Tumulte und Freispruch: Prozess gegen Anti-Bundeswehr-Aktivisten in Schwerin endet mit Urteil
Vor dem Amtsgericht Schwerin kam es am 10. März 2026 zu einem aufsehenerregenden Prozess, der mit einem Freispruch für zwei Angeklagte endete. Die beiden Männer aus Schwerin, im Alter von 36 und 65 Jahren, hatten sich wegen des Vorwurfs der Beleidigung von Bundeswehrsoldaten, Reservisten und Soldaten verantworten müssen. Die Verhandlung war von Störrufen und einem Zwischenfall geprägt, bei dem ein Zuschauer unter Protesten aus dem Saal getragen wurde.

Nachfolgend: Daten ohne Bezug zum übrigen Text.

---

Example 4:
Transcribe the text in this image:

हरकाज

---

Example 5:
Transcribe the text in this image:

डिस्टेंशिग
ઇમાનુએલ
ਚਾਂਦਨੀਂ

Plakataktion zum Veteranentag löst Ermittlungen aus
Der Fall geht auf eine Plakataktion zurück, die kurz vor dem 1. Nationalen Veteranentag am 15. Juni 2025 stattfand. Ein Aktionsbündnis hatte in 15 deutschen Städten im Rahmen einer sogenannten „Adbusting“-Kampagne Plakate aufgehängt. In Schwerin brachten die beiden Angeklagten ein Plakat an einer Werbetafel an der Kieler Straße an, auf dem zu lesen war: „Abhängen mit Nazi-Preppern - Nein zum Veteranentag!“. Unter dem Eisernen Kreuz der Bundeswehr stand statt des offiziellen Schriftzugs der Begriff „Braunes Heer“.
Ein Ehepaar beobachtete die Aktion und verständigte die Polizei. In ihrer Aussage gaben sie an, nicht erkennen zu können, ob die Plakate in einem rechten oder linken Kontext standen. Die beiden Angeklagten hatten gegen einen daraufhin erlassenen Strafbefehl fristgerecht Einspruch eingelegt, was zum Prozess führte.
Tumulte und Schmerzgriff überschatten Verhandlung
Während der Verhandlung im Saal 3 des Landgerichts Schwerin kam es trotz Ermahnungen wiederholt zu Störrufen durch einen jungen Mann aus dem Kreis der Unterstützer und Sympathisanten der Angeklagten. Als dieser sich weigerte, den Saal auf Aufforderung der Justizwachtmeister zu verlassen, setzten die Beamten Zwang ein. Unter lauten Protestrufen und Schreien wurde der Zuschauer aus dem Saal getragen, wobei er sich über einen angewendeten Schmerzgriff beschwerte.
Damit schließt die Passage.